[Given entries — start]
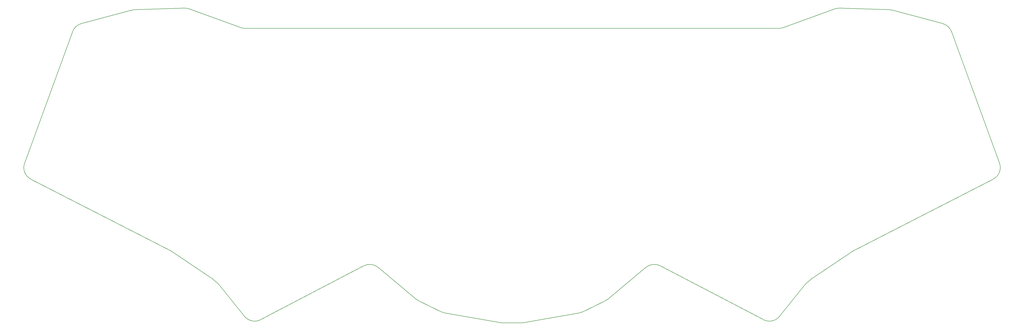
<source format=gbr>
%TF.GenerationSoftware,KiCad,Pcbnew,8.0.1*%
%TF.CreationDate,2024-05-01T11:58:40+09:00*%
%TF.ProjectId,bottom_plate,626f7474-6f6d-45f7-906c-6174652e6b69,v1.0.0*%
%TF.SameCoordinates,Original*%
%TF.FileFunction,Profile,NP*%
%FSLAX46Y46*%
G04 Gerber Fmt 4.6, Leading zero omitted, Abs format (unit mm)*
G04 Created by KiCad (PCBNEW 8.0.1) date 2024-05-01 11:58:40*
%MOMM*%
%LPD*%
G01*
G04 APERTURE LIST*
%TA.AperFunction,Profile*%
%ADD10C,0.150000*%
%TD*%
G04 APERTURE END LIST*
D10*
X18434528Y-120598774D02*
X36885667Y-69904687D01*
X40290707Y-66784979D02*
X59679596Y-61592636D01*
X60815842Y-61424916D02*
X79782925Y-60828384D01*
X81650202Y-61127450D02*
X101398269Y-68315159D01*
X103108369Y-68616695D02*
X308584240Y-68616695D01*
X310294340Y-68315159D02*
X330042407Y-61127450D01*
X331909684Y-60828384D02*
X350876767Y-61424916D01*
X352013013Y-61592636D02*
X371401902Y-66784979D01*
X374806942Y-69904687D02*
X393258081Y-120598774D01*
X390843997Y-126756527D02*
X337551219Y-154128475D01*
X337046860Y-154426074D02*
X320830467Y-165323110D01*
X320830467Y-165323110D02*
X318564495Y-167374438D01*
X318564495Y-167374438D02*
X308711200Y-179631799D01*
X302495340Y-180928905D02*
X262837672Y-160169025D01*
X257304855Y-160768566D02*
X242823038Y-172920253D01*
X241814691Y-173577276D02*
X233018705Y-177900720D01*
X231681355Y-178337514D02*
X210299156Y-182107773D01*
X209430915Y-182183734D02*
X202261694Y-182183734D01*
X201393453Y-182107773D02*
X180011254Y-178337514D01*
X178673904Y-177900720D02*
X169877918Y-173577276D01*
X168869571Y-172920253D02*
X154387754Y-160768566D01*
X148854937Y-160169025D02*
X109197269Y-180928905D01*
X102981409Y-179631799D02*
X93128114Y-167374438D01*
X93128114Y-167374438D02*
X90862142Y-165323110D01*
X90862142Y-165323110D02*
X74645749Y-154426074D01*
X74141390Y-154128475D02*
X20848612Y-126756527D01*
X36885668Y-69904688D02*
G75*
G02*
X40290707Y-66784980I4698462J-1710100D01*
G01*
X59679596Y-61592637D02*
G75*
G02*
X60815842Y-61424917I1293423J-4829808D01*
G01*
X79782925Y-60828384D02*
G75*
G02*
X81650202Y-61127450I157177J-4997529D01*
G01*
X103108370Y-68616696D02*
G75*
G02*
X101398269Y-68315159I-1J5000001D01*
G01*
X310294341Y-68315157D02*
G75*
G02*
X308584240Y-68616694I-1710101J4698462D01*
G01*
X330042407Y-61127451D02*
G75*
G02*
X331909684Y-60828385I1710100J-4698462D01*
G01*
X350876767Y-61424916D02*
G75*
G02*
X352013013Y-61592636I-157177J-4997529D01*
G01*
X371401901Y-66784980D02*
G75*
G02*
X374806941Y-69904687I-1293422J-4829808D01*
G01*
X393258081Y-120598773D02*
G75*
G02*
X390843997Y-126756527I-4698463J-1710101D01*
G01*
X337046861Y-154426075D02*
G75*
G02*
X337551219Y-154128476I2788737J-4150052D01*
G01*
X308711200Y-179631799D02*
G75*
G02*
X302495340Y-180928905I-3896981J3132657D01*
G01*
X257304856Y-160768567D02*
G75*
G02*
X262837672Y-160169026I3213937J-3830221D01*
G01*
X242823038Y-172920254D02*
G75*
G02*
X241814691Y-173577276I-3213938J3830223D01*
G01*
X233018706Y-177900720D02*
G75*
G02*
X231681355Y-178337514I-2205592J4487245D01*
G01*
X210299156Y-182107773D02*
G75*
G02*
X209430915Y-182183734I-868241J4924039D01*
G01*
X202261694Y-182183734D02*
G75*
G02*
X201393453Y-182107773I0J5000000D01*
G01*
X180011255Y-178337514D02*
G75*
G02*
X178673904Y-177900720I868240J4924039D01*
G01*
X169877917Y-173577276D02*
G75*
G02*
X168869571Y-172920253I2205592J4487245D01*
G01*
X148854937Y-160169025D02*
G75*
G02*
X154387754Y-160768566I2318879J-4429763D01*
G01*
X109197269Y-180928905D02*
G75*
G02*
X102981409Y-179631799I-2318879J4429763D01*
G01*
X74141390Y-154128476D02*
G75*
G02*
X74645748Y-154426075I-2284379J-4447651D01*
G01*
X20848613Y-126756526D02*
G75*
G02*
X18434529Y-120598774I2284378J4447652D01*
G01*
M02*

</source>
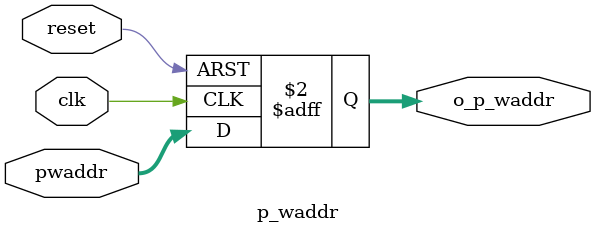
<source format=sv>
module p_waddr(
    input logic clk,
    input logic reset,
    input logic [4:0] pwaddr,
    output logic [4:0]o_p_waddr
);
always @(posedge clk,posedge reset)begin
    if (reset) o_p_waddr=0;
    else o_p_waddr=pwaddr;
end    
endmodule
</source>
[Given entries — finish]
> **Task objective**
Would you copy out the data exactly, leaving every picture out?

> **Answer to this exercise**
<source format=gbr>
%TF.GenerationSoftware,KiCad,Pcbnew,8.0.1*%
%TF.CreationDate,2024-05-01T11:58:40+09:00*%
%TF.ProjectId,bottom_plate,626f7474-6f6d-45f7-906c-6174652e6b69,v1.0.0*%
%TF.SameCoordinates,Original*%
%TF.FileFunction,Profile,NP*%
%FSLAX46Y46*%
G04 Gerber Fmt 4.6, Leading zero omitted, Abs format (unit mm)*
G04 Created by KiCad (PCBNEW 8.0.1) date 2024-05-01 11:58:40*
%MOMM*%
%LPD*%
G01*
G04 APERTURE LIST*
%TA.AperFunction,Profile*%
%ADD10C,0.150000*%
%TD*%
G04 APERTURE END LIST*
D10*
X18434528Y-120598774D02*
X36885667Y-69904687D01*
X40290707Y-66784979D02*
X59679596Y-61592636D01*
X60815842Y-61424916D02*
X79782925Y-60828384D01*
X81650202Y-61127450D02*
X101398269Y-68315159D01*
X103108369Y-68616695D02*
X308584240Y-68616695D01*
X310294340Y-68315159D02*
X330042407Y-61127450D01*
X331909684Y-60828384D02*
X350876767Y-61424916D01*
X352013013Y-61592636D02*
X371401902Y-66784979D01*
X374806942Y-69904687D02*
X393258081Y-120598774D01*
X390843997Y-126756527D02*
X337551219Y-154128475D01*
X337046860Y-154426074D02*
X320830467Y-165323110D01*
X320830467Y-165323110D02*
X318564495Y-167374438D01*
X318564495Y-167374438D02*
X308711200Y-179631799D01*
X302495340Y-180928905D02*
X262837672Y-160169025D01*
X257304855Y-160768566D02*
X242823038Y-172920253D01*
X241814691Y-173577276D02*
X233018705Y-177900720D01*
X231681355Y-178337514D02*
X210299156Y-182107773D01*
X209430915Y-182183734D02*
X202261694Y-182183734D01*
X201393453Y-182107773D02*
X180011254Y-178337514D01*
X178673904Y-177900720D02*
X169877918Y-173577276D01*
X168869571Y-172920253D02*
X154387754Y-160768566D01*
X148854937Y-160169025D02*
X109197269Y-180928905D01*
X102981409Y-179631799D02*
X93128114Y-167374438D01*
X93128114Y-167374438D02*
X90862142Y-165323110D01*
X90862142Y-165323110D02*
X74645749Y-154426074D01*
X74141390Y-154128475D02*
X20848612Y-126756527D01*
X36885668Y-69904688D02*
G75*
G02*
X40290707Y-66784980I4698462J-1710100D01*
G01*
X59679596Y-61592637D02*
G75*
G02*
X60815842Y-61424917I1293423J-4829808D01*
G01*
X79782925Y-60828384D02*
G75*
G02*
X81650202Y-61127450I157177J-4997529D01*
G01*
X103108370Y-68616696D02*
G75*
G02*
X101398269Y-68315159I-1J5000001D01*
G01*
X310294341Y-68315157D02*
G75*
G02*
X308584240Y-68616694I-1710101J4698462D01*
G01*
X330042407Y-61127451D02*
G75*
G02*
X331909684Y-60828385I1710100J-4698462D01*
G01*
X350876767Y-61424916D02*
G75*
G02*
X352013013Y-61592636I-157177J-4997529D01*
G01*
X371401901Y-66784980D02*
G75*
G02*
X374806941Y-69904687I-1293422J-4829808D01*
G01*
X393258081Y-120598773D02*
G75*
G02*
X390843997Y-126756527I-4698463J-1710101D01*
G01*
X337046861Y-154426075D02*
G75*
G02*
X337551219Y-154128476I2788737J-4150052D01*
G01*
X308711200Y-179631799D02*
G75*
G02*
X302495340Y-180928905I-3896981J3132657D01*
G01*
X257304856Y-160768567D02*
G75*
G02*
X262837672Y-160169026I3213937J-3830221D01*
G01*
X242823038Y-172920254D02*
G75*
G02*
X241814691Y-173577276I-3213938J3830223D01*
G01*
X233018706Y-177900720D02*
G75*
G02*
X231681355Y-178337514I-2205592J4487245D01*
G01*
X210299156Y-182107773D02*
G75*
G02*
X209430915Y-182183734I-868241J4924039D01*
G01*
X202261694Y-182183734D02*
G75*
G02*
X201393453Y-182107773I0J5000000D01*
G01*
X180011255Y-178337514D02*
G75*
G02*
X178673904Y-177900720I868240J4924039D01*
G01*
X169877917Y-173577276D02*
G75*
G02*
X168869571Y-172920253I2205592J4487245D01*
G01*
X148854937Y-160169025D02*
G75*
G02*
X154387754Y-160768566I2318879J-4429763D01*
G01*
X109197269Y-180928905D02*
G75*
G02*
X102981409Y-179631799I-2318879J4429763D01*
G01*
X74141390Y-154128476D02*
G75*
G02*
X74645748Y-154426075I-2284379J-4447651D01*
G01*
X20848613Y-126756526D02*
G75*
G02*
X18434529Y-120598774I2284378J4447652D01*
G01*
M02*

</source>
<source format=sv>
module p_waddr(
    input logic clk,
    input logic reset,
    input logic [4:0] pwaddr,
    output logic [4:0]o_p_waddr
);
always @(posedge clk,posedge reset)begin
    if (reset) o_p_waddr=0;
    else o_p_waddr=pwaddr;
end    
endmodule
</source>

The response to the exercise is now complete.